Quatre jours après l'avoir emporté face au TFC en Ligue 1 (3-2) dans la douleur, le club du bassin minier a récidivé, cette fois plus tranquillement grâce à une formidable efficacité offensive.

Comment pouvait-il en être autrement? Bollaert attend ça depuis si longtemps qu'il l'a rappelé avant le coup d'envoi avec de grands tifos mettant en avant cette anomalie de l'histoire: malgré son titre de champion de France et trois finales de la Coupe (1948, 1975 et 1998), le Racing n'a jamais soulevé ce trophée.

Les Lensois auront l'occasion d'effacer cette bizarrerie le 22 mai au Stade de France contre Strasbourg ou Nice, qui s'affrontent mercredi soir à la Meinau.

Les Artésiens avaient quitté leur stade Bollaert en fusion, vendredi soir, au bout d'une remontée face aux Toulousains validée dans les derniers instants du match. Ils ont retrouvé leur antre dans le même état, qui n'aura pas souvent eu l'occasion de vibrer pour sa coupe de la saison, en l'absence de compétition européenne, en n'accueillant que le 32e de finale avant cette rencontre. Alors les supporters en ont profité jusqu'au bout, chantant "on est en finale" quand le résultat était devenu inéluctable, avant d'envahir complètement le terrain au coup de sifflet final.

Réalisme lensois froid 

Puni par une entame de match désastreuse lors de la "manche aller", les joueurs de l'Artois ont cette fois piqué d'entrée grâce à Florian Thauvin, d'un pénalty tiré lentement mais avec beaucoup de maîtrise (5e).

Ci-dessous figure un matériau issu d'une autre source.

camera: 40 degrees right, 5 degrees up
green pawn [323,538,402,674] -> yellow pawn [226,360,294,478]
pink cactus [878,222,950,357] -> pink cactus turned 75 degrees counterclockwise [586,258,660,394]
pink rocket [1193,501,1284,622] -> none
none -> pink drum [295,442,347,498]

Le champion du monde (2018) l'avait lui-même provoqué, fauché dans la surface par Pape Demba Diop.

Titularisé à la place de Wesley Saïd, Allan Saint-Maximin a doublé le score d'une frappe à l'entrée de la surface avant de célébrer d'un salto devant le banc lensois (18e).

Mais cette réussite offensive a contrasté avec une fébrilité dans la ligne arrière qui a rappelé le début du match précédent, symbolisé par une première approximation de Samson Baidoo (2e), enfin de retour en tant que titulaire après une blessure, puis une seconde, qui a cette fois coûté un but inscrit par Santiago Hidalgo (21e).

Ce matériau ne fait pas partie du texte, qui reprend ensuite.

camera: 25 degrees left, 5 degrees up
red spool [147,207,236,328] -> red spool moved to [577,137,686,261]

Entre-temps et dans les minutes qui ont suivi, Ismaëlo Ganiou (21 ans) aussi a été hésitant, sans doute pris par l'enjeu du match le plus important de sa jeune carrière.

Toulouse limité 

Les Sang et Or ont globalement eu des difficultés à construire le jeu lors de la première demi-heure, bien gênés par les Toulousains de Carles Martinez Novell, qui ont souvent coupé la relation entre les défenseurs et les milieux de terrain lensois.

Mais malgré cela, ils ont frappé une nouvelle fois par le piston gauche Matthieu Udol, à bout portant, à la réception d'un centre de l'autre piston, Saud Abdulhamid (35e).

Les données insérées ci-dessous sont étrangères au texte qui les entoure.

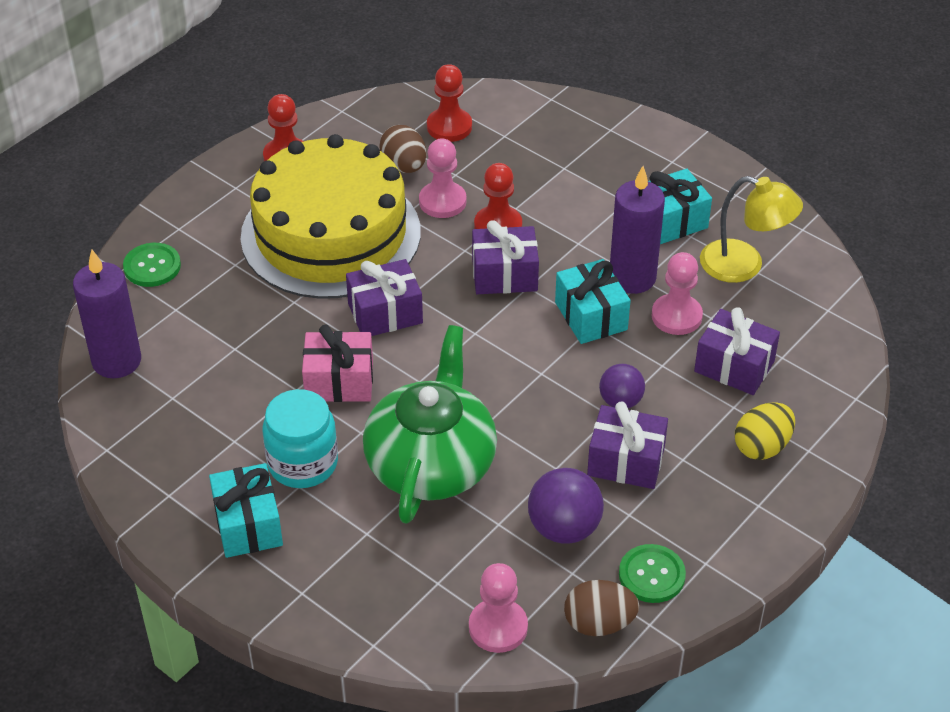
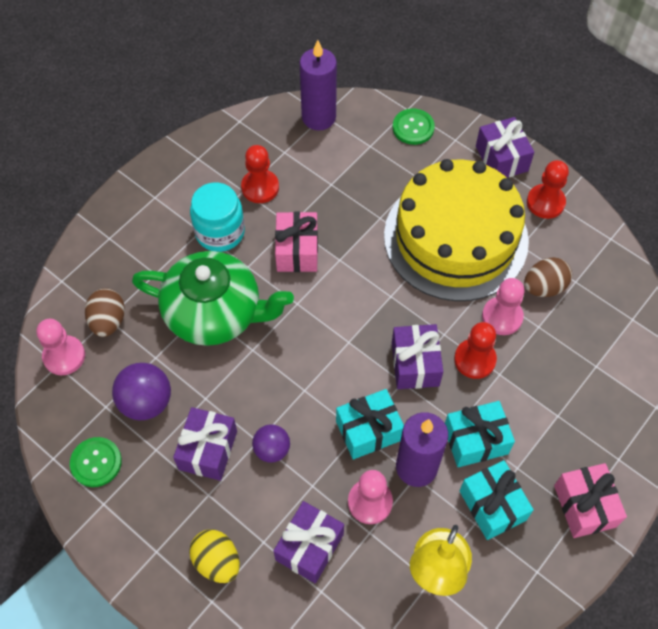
camera: 90 degrees right, 15 degrees up
turquoise gift [209,463,283,558] -> turquoise gift moved to [445,401,515,467]
purple gift [346,259,423,336] -> purple gift moved to [476,117,534,178]
red pawn [427,64,472,142] -> red pawn moved to [241,145,279,203]
brown egg [564,580,639,636] -> brown egg moved to [85,288,125,337]
none -> pink gift [554,463,627,538]

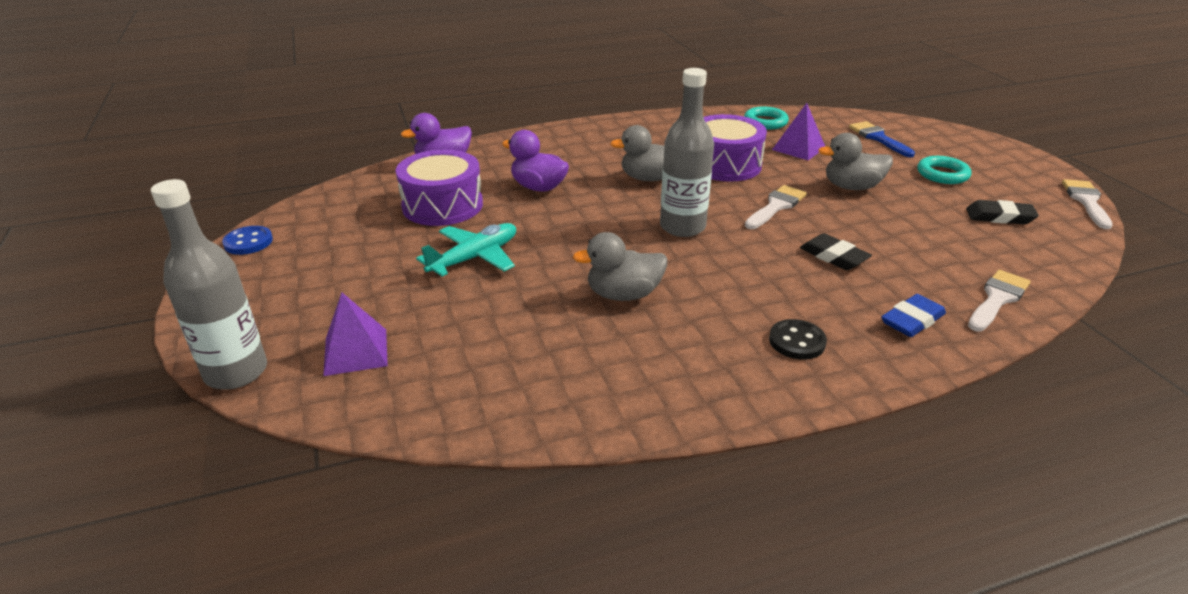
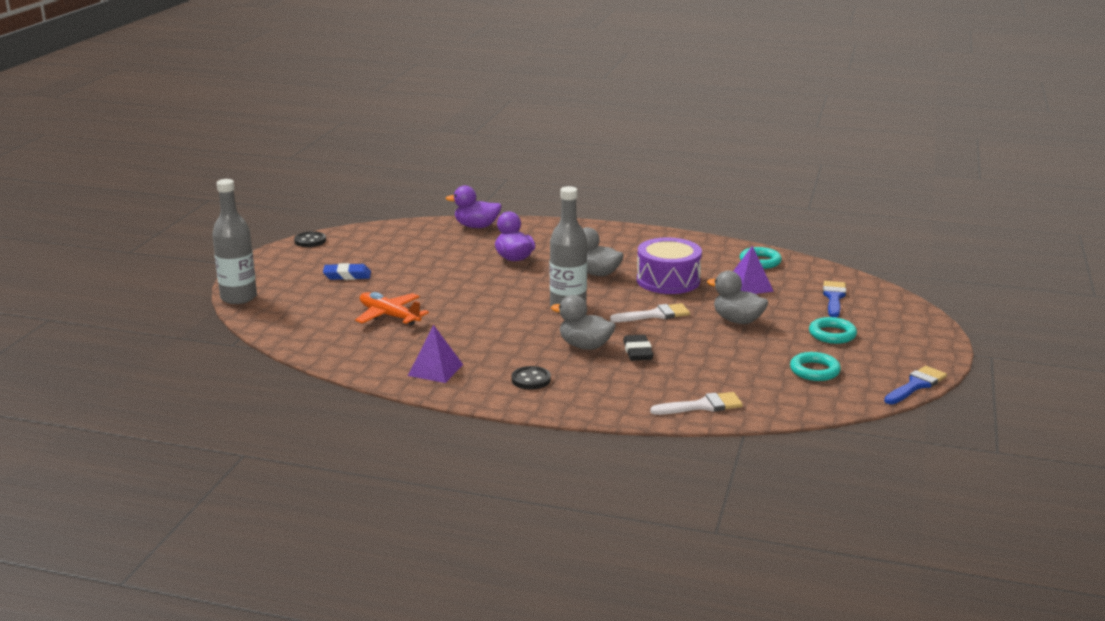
camera: 35 degrees right, 10 degrees down
blue button [222,226,273,255] -> black button [294,231,326,247]
purple pyramid [323,292,388,376] -> purple pyramid moved to [408,325,463,383]
purple drum [396,150,483,226] -> none
turquoise plane [416,223,516,276] -> none
grey duck [573,232,667,301] -> grey duck moved to [551,295,616,350]
blue eraser [881,294,946,337] -> blue eraser moved to [323,263,371,280]
black eraser [966,200,1039,224] -> turquoise ring [790,352,841,381]
white brush [1062,179,1113,229] -> blue brush [884,366,947,404]
none -> orange plane [355,292,429,325]

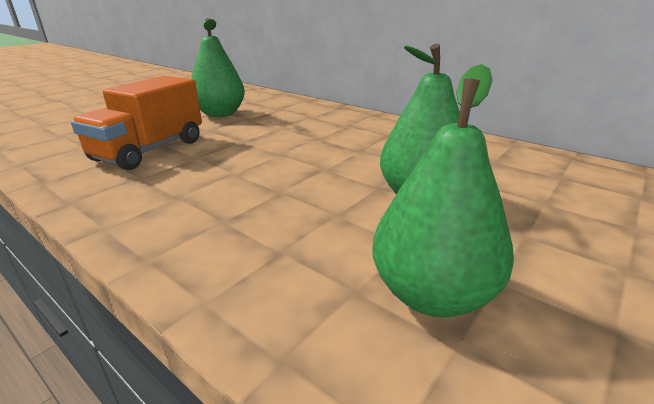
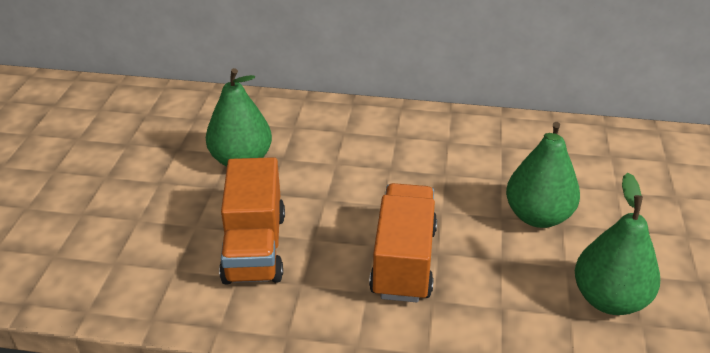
camera: 30 degrees left, 10 degrees up
none -> orange truck [369,183,437,302]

Ce but a porté un coup au moral du Téfécé, libérant par la même occasion les Lensois, qui ont ensuite accentué leur avantage grâce à Adrien Thomasson, avec une nouvelle fois Saud Abdulhamid en dernier passeur (74e). Le Saoudien a réussi un très bon match, tout comme Allan Saint-Maximin, insaisissable, et Florian Thauvin, meneur dans l'effort des deux côtés du terrain.

En face, au-delà de sa pression défensive intéressante, Toulouse n'aura pas montré grand-chose et s'est heurté aux limites d'un onzième de Ligue 1, face au deuxième. S'il n'a pas le championnat, Lens aura peut-être la Coupe.